O presidente do Supremo Tribunal Federal (STF), ministro Edson Fachin, disse nesta terça-feira (14/7) que o crime organizado usa o mercado clandestino de apostas eletrônicas para servir a atividades ilícitas como lavagem de dinheiro e criação de empresas de fachada. O magistrado também destacou que há uma integração com outros crimes, como tráfico, contrabando e corrupção.
Segundo Fachin, há uma “forte dimensão transnacional” nessas atividades e o seu combate exige inteligência financeira, cooperação entre Receita Federal, Conselho de Controle de Atividades Financeiras (Coaf), Banco Central (BC), Ministério Público e polícias e rastreamento de criptoativos.
O ministro informou que se reunirá na próxima quarta-feira (15/7) com o ministro da Fazenda, Dario Durigan, para tratar de protocolos de atuação sobre atividades ilícitas no mercado financeiro.
Conforme o presidente do STF, a criminalidade organizada contemporânea não está mais estruturada em “moldes hierárquicos” tradicionais. “Ela se reinventa por meio da apropriação de infraestruturas tecnológicas e financeiras sofisticadas, valendo-se de plataformas digitais, criptoativos, arranjos societários transnacionais e, de modo especialmente preocupante, do mercado de apostas eletrônicas”, declarou.
A fala do magistrado foi feita durante a abertura da primeira reunião da Rede Nacional de Magistrados e Magistradas com Competência em Criminalidade Organizada, no Conselho Nacional de Justiça (CNJ).

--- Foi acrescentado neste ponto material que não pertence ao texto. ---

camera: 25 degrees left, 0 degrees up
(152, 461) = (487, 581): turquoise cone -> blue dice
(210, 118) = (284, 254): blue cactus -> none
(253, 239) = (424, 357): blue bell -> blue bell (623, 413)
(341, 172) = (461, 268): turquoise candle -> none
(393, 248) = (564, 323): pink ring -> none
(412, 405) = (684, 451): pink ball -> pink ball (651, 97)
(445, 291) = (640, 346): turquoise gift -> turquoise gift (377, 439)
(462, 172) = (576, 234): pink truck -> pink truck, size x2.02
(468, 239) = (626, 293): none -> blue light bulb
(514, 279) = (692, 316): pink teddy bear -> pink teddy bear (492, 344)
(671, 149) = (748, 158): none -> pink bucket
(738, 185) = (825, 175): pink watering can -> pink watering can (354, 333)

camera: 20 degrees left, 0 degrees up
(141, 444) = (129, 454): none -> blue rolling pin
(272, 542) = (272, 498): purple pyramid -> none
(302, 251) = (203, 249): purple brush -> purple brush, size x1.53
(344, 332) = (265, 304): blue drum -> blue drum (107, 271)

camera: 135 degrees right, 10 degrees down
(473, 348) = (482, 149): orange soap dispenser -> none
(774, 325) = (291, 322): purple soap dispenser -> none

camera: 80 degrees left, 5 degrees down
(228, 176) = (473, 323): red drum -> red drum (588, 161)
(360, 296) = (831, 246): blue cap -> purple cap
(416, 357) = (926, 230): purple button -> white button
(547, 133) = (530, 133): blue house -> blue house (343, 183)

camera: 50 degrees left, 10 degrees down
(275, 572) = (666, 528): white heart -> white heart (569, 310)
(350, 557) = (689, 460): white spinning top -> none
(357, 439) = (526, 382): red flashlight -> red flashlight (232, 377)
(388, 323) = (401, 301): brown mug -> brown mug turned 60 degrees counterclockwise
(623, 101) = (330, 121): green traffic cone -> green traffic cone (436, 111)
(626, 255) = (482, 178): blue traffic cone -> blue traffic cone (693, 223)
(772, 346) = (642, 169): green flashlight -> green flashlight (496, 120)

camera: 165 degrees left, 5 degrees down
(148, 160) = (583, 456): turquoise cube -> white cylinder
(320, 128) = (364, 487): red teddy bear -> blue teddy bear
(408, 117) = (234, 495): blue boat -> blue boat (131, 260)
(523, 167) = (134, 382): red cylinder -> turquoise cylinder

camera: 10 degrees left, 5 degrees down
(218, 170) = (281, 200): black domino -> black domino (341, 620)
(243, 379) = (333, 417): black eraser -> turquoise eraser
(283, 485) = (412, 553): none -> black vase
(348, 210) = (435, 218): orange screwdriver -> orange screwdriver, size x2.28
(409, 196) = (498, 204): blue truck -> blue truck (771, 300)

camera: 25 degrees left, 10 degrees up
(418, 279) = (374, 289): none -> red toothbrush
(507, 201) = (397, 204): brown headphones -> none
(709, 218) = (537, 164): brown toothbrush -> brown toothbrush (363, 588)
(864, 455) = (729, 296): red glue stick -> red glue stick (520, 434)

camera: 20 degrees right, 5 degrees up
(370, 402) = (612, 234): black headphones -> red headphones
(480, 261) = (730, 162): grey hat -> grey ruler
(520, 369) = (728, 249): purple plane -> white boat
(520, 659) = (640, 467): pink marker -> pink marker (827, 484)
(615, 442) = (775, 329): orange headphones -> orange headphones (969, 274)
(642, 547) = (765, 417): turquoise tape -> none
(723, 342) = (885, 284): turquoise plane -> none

Segundo Fachin, ameaças do crime organizado contra um magistrado não buscam atingir apenas uma pessoa, “mas condicionar o exercício da jurisdição”.
“Combater o financiamento do crime organizado e proteger as magistradas e os magistrados são, na verdade, duas faces da mesma política pública — e é também por isso que a atuação em rede, articulada e permanente, torna-se indispensável”.
A rede é uma das propostas feitas por Fachin em sua gestão à frente do CNJ. O objetivo é criar um espaço de troca de experiências, compartilhamento de protocolos e construção de respostas coletivas.
Entre os objetivos anunciados pelo ministro está o compartilhamento de inteligência técnico-jurídica, principalmente em relação ao rastreamento de ativos digitais, a quebras de sigilo bancário e telemático e à cooperação jurídica internacional.
Outro ponto de elaboração é a qualificação técnica da magistratura. A ideia é capacitar juízes para compreender estruturas financeiras complexas, que incluem sistemas de pagamento instantâneo, contas-laranja digitais, plataformas de apostas licenciadas em jurisdições de baixa regulação e mecanismos de ocultação patrimonial via ativos virtuais.